Passage:
○ ○ ○ ○

That was how the woman Zack called "Gracie Lou" found out her husband was gone. That's when a brother and sisterhood in uniform knew to line their cars in a procession along the streets. And that's when Coloradans knew to stand on street corners and wave their flags.
On January 5, the day of Zack’s funeral, we came to know Gracie Parrish when she stepped up to the podium, wearing his badge around her neck and reading her final love letter to Zack, calling him “her once in a lifetime” and promising him she'd raise their girls Caroline and Evy in a home where the Lord is their focus and in a home that bleeds blue.
“I promise to teach the girls how to kick a soccer ball, have a love for music and the outdoors. I promise not to teach them to drive when they turn 16 and instead get your brothers in blue to do the job,” Gracie said at the time.
Four months later, she looks back on that moment at his funeral and the letter.
“I never thought that I would be at my husband's funeral with two sweet baby girls that would never truly get to know their father. I wasn't even able to hit a decade of marriage with him, so the only way I could think of was through writing a letter to him of just basically my vows, as to what I would promise to him, how I would raise the girls, and how I would be able to honor his legacy and teach the girls about who their father was, and about our love for law enforcement and our respect for everyone.”
Gracie said she and the girls have come to count on the law enforcement community.
“They ‘ve truly stepped up in ways I always knew they would. There’s this blue brotherhood that once you’re sworn into this position, you join that blue brotherhood and so I knew that they were there but they’ve truly stepped up in incredible ways in taking care of me and the girls, and they’ll forever be a part of my family," she said.

○ ○ ○ ○

Stored data
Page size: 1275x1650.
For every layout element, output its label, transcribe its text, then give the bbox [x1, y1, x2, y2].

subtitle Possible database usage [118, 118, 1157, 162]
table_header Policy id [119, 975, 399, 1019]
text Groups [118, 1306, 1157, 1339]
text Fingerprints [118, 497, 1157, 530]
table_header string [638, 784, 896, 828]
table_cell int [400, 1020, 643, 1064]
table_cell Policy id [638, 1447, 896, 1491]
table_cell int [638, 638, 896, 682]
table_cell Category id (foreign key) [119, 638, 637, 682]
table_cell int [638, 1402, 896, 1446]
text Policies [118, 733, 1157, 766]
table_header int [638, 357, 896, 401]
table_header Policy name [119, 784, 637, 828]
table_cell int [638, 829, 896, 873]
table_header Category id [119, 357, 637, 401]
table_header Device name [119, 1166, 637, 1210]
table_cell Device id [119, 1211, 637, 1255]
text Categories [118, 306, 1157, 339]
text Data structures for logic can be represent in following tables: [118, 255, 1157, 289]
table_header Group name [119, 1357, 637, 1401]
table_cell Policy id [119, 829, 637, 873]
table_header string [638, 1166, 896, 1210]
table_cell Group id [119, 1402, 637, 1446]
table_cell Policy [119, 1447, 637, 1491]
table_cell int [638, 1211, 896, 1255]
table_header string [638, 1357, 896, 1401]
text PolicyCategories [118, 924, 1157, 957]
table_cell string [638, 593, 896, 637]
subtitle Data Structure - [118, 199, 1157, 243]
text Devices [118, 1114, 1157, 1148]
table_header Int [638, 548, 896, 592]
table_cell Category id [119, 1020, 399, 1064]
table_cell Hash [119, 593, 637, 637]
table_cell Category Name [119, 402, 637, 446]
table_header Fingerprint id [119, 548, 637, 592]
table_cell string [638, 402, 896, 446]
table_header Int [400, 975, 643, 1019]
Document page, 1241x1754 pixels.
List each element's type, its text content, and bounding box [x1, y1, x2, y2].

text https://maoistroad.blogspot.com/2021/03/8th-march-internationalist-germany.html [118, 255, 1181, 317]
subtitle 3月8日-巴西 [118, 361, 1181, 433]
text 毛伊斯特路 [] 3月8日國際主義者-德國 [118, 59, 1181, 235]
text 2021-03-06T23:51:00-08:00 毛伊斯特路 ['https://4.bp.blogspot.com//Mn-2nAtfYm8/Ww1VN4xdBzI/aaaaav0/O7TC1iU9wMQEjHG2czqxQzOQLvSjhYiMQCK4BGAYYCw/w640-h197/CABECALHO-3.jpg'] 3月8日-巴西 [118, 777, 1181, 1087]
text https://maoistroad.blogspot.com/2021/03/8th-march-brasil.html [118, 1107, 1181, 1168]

○ ○ ○ ○

Complete the following:
a - In the passage about Gracie Parrish, what did she wear around her neck when she spoke at Zack's funeral?
b - According to the passage about Gracie Parrish, why did she write a letter to Zack for his funeral?
c - Carry on the passage about Gracie Parrish from its final sentence.

Task results:
a - She wore Zack's badge.

b - She had not even reached a decade of marriage with him, so writing him a letter that set out her vows was the only way she could think of. In it she promised how she would raise the girls, honor his legacy, and teach them who their father was.

c -
As for the girls, Gracie says they are taking care of themselves - and she works to be a strong mom for them.
“I don’t have the ability to just fall apart and lose it. They need a strong mom. They need a mom who's going to show them how to grieve well and also how to find joy in the dark points because my little girls need joy and they need people to have those really happy times. So we're doing as well as we can be overall, I think.”
Above all, she wants the world to remember Zack as a man who found his passion and purpose.
“I would want people to remember that he was so dedicated, that he loved so well. And that he truly — he loved his family. He loved his friends. He loved his job. He loved it. He was made to be a police officer. Would I support him in going in to be a police officer again? Yes. Hands down, yes.”
And I truly I believe his regret would have been that he was not able to call me and tell me that he loved me before going in and risking his life.”